Somehow these guys never seem to learn that Americans are not ordered around so easily. Those behind the coin believed they had thought of everything and learned from their past mistakes. But they missed the largest lesson of all, one discerned by Mises in his 1912 book, The Theory of Money and Credit: money is the ultimate market institution and can never be imposed on people but rather must be voluntarily chosen and used. No power on earth can make something money that is not.

Part of the advantage (to the government) of this coin was supposed to be its longer life in circulation, 30 years as compared to 18 months for paper. What they didn’t say is what consumers realized almost immediately. The Sacagawea looks gold only before it has been touched by human hands. Flip it around for a minute and the tarnishing process begins. After prolonged handling, it takes on the color of a rusted brake drum.
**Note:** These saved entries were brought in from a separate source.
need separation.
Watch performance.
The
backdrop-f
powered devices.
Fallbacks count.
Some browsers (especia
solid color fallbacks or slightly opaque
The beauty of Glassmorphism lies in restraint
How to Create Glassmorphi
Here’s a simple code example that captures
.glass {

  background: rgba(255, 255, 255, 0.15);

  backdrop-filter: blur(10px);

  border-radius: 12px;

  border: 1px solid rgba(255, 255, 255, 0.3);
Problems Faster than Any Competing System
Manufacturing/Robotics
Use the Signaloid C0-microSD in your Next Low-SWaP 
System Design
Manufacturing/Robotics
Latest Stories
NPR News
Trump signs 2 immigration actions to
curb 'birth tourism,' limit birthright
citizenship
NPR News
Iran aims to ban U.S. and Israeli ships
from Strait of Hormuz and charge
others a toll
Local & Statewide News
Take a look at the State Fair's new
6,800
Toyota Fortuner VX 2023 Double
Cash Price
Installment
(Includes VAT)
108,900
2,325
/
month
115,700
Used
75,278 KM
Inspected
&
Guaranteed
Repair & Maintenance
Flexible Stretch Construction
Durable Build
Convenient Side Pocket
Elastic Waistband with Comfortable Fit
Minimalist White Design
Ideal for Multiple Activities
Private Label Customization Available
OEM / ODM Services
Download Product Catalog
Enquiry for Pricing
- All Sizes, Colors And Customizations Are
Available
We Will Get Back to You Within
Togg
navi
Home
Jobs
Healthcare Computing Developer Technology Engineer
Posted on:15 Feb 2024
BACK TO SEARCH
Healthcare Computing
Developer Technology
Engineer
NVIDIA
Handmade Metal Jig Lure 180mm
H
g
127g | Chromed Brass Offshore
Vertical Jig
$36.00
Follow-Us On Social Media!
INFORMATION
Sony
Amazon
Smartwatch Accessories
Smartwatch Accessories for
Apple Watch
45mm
As with its predecessors, consumers never took a liking to it. All the browbeating and propaganda couldn’t persuade people to use these coins as money. For two years, the government cranked them out, making far more than they anticipated. When it became obvious, within months, that the coin was failing as a currency, they cranked up production and said they were meeting the huge demand. In fact, any coins actually held by the public ended up in jars in their houses.

More than a year ago, our own publisher, Burt Blumert, saw that the coin was a failure. In an interview with Mises.org, he pointed out that the coins were selling at a premium on the government’s own website. The premium demonstrated that they had already given up and started treating it as a collectible. "That’s the one way the bureaucrats have dreamed up to get rid of the millions of these Sacagaweas they have sitting around."

Then there was the insufferable role of Hillary Rodham in introducing the coin during a ceremony that must have been the longest parade of PC babble in history. We were even treated to a long performance of Iroquois singing ("T’twanuhela:fuhe’ yaku:kwe, T’twanuhela:fuhe’ yaku:kwe") even though Sacagawea herself was Shoshone. Hillary even went so far as to say that the Sacagawea coin "set the tone and the very spirit of this new century."

If so, it is a spirit of defiance. So let us hope she is right! Robert Rubin, introducing the coin, said the image was a way for "government to talk to its people and for people to talk among themselves." Well, he left out one thing: people also have means of talking back to the government and one way is to say phooey to the feds.

Poor Sacagawea, who had a tough life and by all accounts did in fact play an important role. Indians have been honored on American coins for our entire history — because they represent independence and liberty and the will to fight — exactly the opposite of the message conveyed by Hillary and Rubin.

The significance of the Sacagawea failure goes beyond the inability of the incompetent US Treasury to replace paper with base metal. The event serves as a perfect proxy for the failure of central planning itself. Even with all its monopolies, guns, money, and propagandists, government still cannot force people to do things in their economic lives that they do not want to do.

The Sacagawea and the Soviet Union failed for the same reason.